Please check all the following items before requesting a review, otherwise the reviewer might deprioritize this PR for review.

• Read the Contribute Guide.
• Apply pre-commit checks: pre-commit install && pre-commit run --all-files --show-diff-on-failure --color=always
• Add / Update the documentation.
• Add unit or end-to-end test(s) to the CI workflow to cover all the code. If not feasible, explain why: ...
• Once your PR is ready for CI, send a message in the ci-request channel in the verl Slack workspace. (If not accessible, please try the Feishu group (飞书群).)
• If your PR is related to the recipe submodule, please also update the reference to the submodule commit via git submodule update --remote or cd recipe && git pull origin main.

[gemini-code-assist]

Code Review

This pull request addresses a crash during FSDP checkpoint saving for models requiring trust_remote_code=True by introducing logic to detect and pass this flag.
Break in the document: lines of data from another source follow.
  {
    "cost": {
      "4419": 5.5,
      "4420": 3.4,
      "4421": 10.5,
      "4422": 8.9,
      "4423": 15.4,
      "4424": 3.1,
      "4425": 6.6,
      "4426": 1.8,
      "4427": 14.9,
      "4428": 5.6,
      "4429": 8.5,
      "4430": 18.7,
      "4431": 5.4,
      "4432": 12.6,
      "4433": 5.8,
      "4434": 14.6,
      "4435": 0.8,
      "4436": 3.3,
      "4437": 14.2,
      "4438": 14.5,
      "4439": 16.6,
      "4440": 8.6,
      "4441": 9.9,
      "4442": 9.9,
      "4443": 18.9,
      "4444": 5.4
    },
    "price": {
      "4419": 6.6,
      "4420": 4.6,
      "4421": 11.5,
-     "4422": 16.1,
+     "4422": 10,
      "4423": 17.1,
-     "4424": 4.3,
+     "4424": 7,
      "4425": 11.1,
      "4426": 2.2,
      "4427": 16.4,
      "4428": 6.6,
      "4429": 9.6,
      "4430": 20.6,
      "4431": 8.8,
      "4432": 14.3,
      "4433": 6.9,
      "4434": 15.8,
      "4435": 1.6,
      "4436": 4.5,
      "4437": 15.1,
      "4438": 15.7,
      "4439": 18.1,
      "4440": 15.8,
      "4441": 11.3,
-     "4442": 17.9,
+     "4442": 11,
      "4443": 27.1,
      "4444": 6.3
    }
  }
However, a critical security concern arises as automatically enabling trust_remote_code bypasses an important security boundary, potentially allowing arbitrary code execution from malicious models during checkpoint saving. Furthermore, the new remote code detection logic has a potential critical issue that could lead to an AttributeError. The .pre-commit-config.yaml update is a good improvement.

[thvasilo]

About the security concern raised, we could cross-verify with actor_rollout_ref.model.trust_remote_code and only enable trust_remote_code during saving if the user has set it to true for the actor model.
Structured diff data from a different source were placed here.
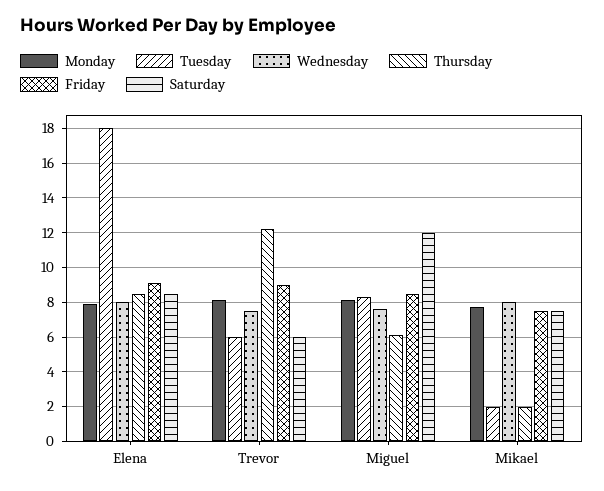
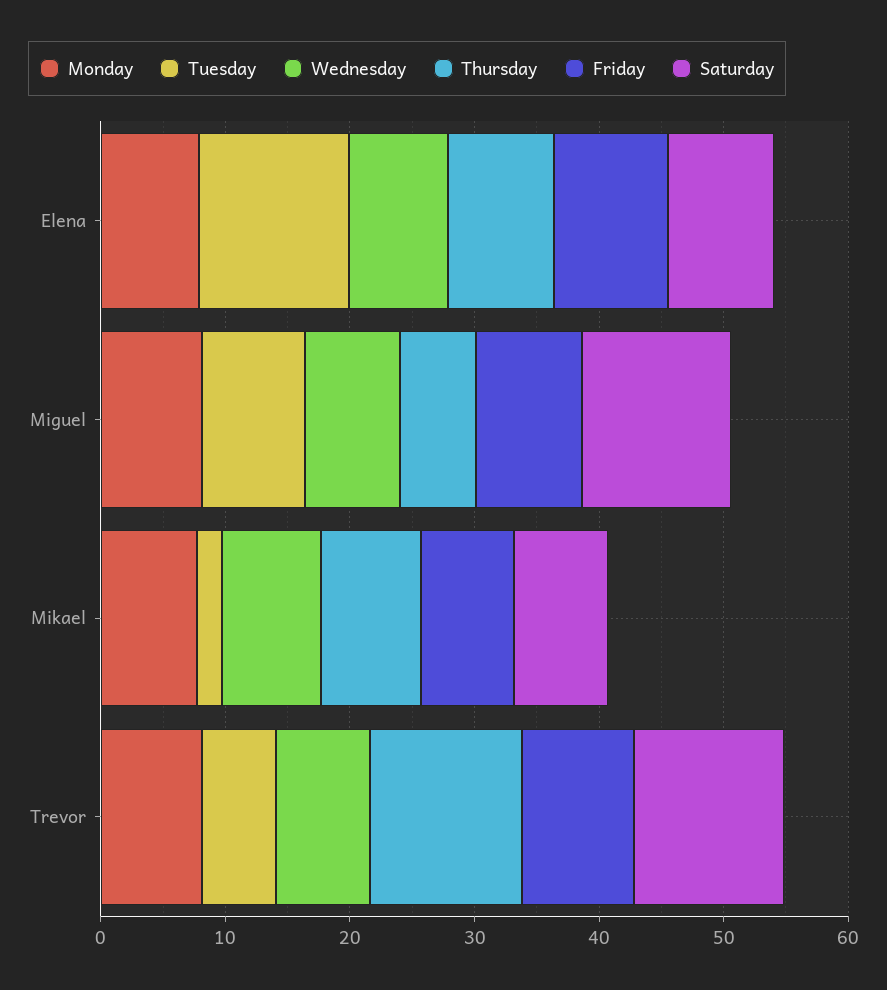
  {
    "Monday": {
      "Elena": 8,
      "Trevor": 8,
      "Miguel": 8,
      "Mikael": 7.5
    },
    "Tuesday": {
-     "Elena": 18,
+     "Elena": 12,
      "Trevor": 6,
      "Miguel": 8.5,
      "Mikael": 2
    },
    "Wednesday": {
      "Elena": 8,
      "Trevor": 7.5,
      "Miguel": 7.5,
      "Mikael": 8
    },
    "Thursday": {
      "Elena": 8.5,
      "Trevor": 12,
      "Miguel": 6,
-     "Mikael": 2
+     "Mikael": 8
    },
    "Friday": {
      "Elena": 9,
      "Trevor": 9,
      "Miguel": 8.5,
      "Mikael": 7.5
    },
    "Saturday": {
      "Elena": 8.5,
-     "Trevor": 6,
+     "Trevor": 12,
      "Miguel": 12,
      "Mikael": 7.5
    }
  }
My thinking was that if we get to the saving point for a model that required remote code, we can assume the user has enabled trust_remote_code for the actor model, otherwise training would have failed at model loading time.

Let me know if you'd prefer the explicit approach though

[thvasilo]

Hi @HollowMan6 who should I ping for a review here? Thanks!

[HollowMan6]

I can help review here by myself :)

[thvasilo]

New implementation added @HollowMan6 , let me know if you'd like some modification to tests/special_distributed/test_fsdp_ckpt.py added to demonstrate the use of the new parameter in FSDPCheckpointManager

[HollowMan6]

let me know if you'd like some modification to tests/special_distributed/test_fsdp_ckpt.py added to demonstrate the use of the new parameter in FSDPCheckpointManager

Feel free

[Copilot]

Pull request overview

Propagates the Hugging Face trust_remote_code setting into FSDP checkpoint save logic so models that rely on custom code can be re-instantiated from config during hf_model checkpoint export (fixing the failure reported in #5214). Also adjusts pre-commit’s Python compilation hook to avoid scanning virtualenv directories.

Changes:

• Thread trust_remote_code from model config into FSDPCheckpointManager across FSDP workers/engines/trainers.
• Pass trust_remote_code to AutoModel*.from_config(...) when building the temporary model used for hf_model save.
• Exclude .venv/venv/.git from the pre-commit compileall scan.

Reviewed changes

Copilot reviewed 7 out of 7 changed files in this pull request and generated 4 comments.

Show a summary per file

File	Description
verl/workers/fsdp_workers.py	Passes trust_remote_code into FSDPCheckpointManager for actor/critic checkpointing.
verl/workers/engine/veomni/transformer_impl.py	Forwards trust_remote_code to checkpoint manager in VeOmni engine.
verl/workers/engine/fsdp/transformer_impl.py	Forwards trust_remote_code to checkpoint manager in FSDP engine.
verl/utils/checkpoint/fsdp_checkpoint_manager.py	Adds trust_remote_code parameter and uses it when instantiating the save-time HF model via from_config.
verl/trainer/fsdp_sft_trainer.py	Forwards trust_remote_code into checkpoint manager for SFT.
verl/experimental/vla/fsdp_workers.py	Forwards trust_remote_code into checkpoint manager for experimental VLA worker.
.pre-commit-config.yaml	Updates compileall hook to exclude env/git directories.

---

💡 Add Copilot custom instructions for smarter, more guided reviews. Learn how to get started.

[HollowMan6]

Thanks for your contribution! The changes now LGTM.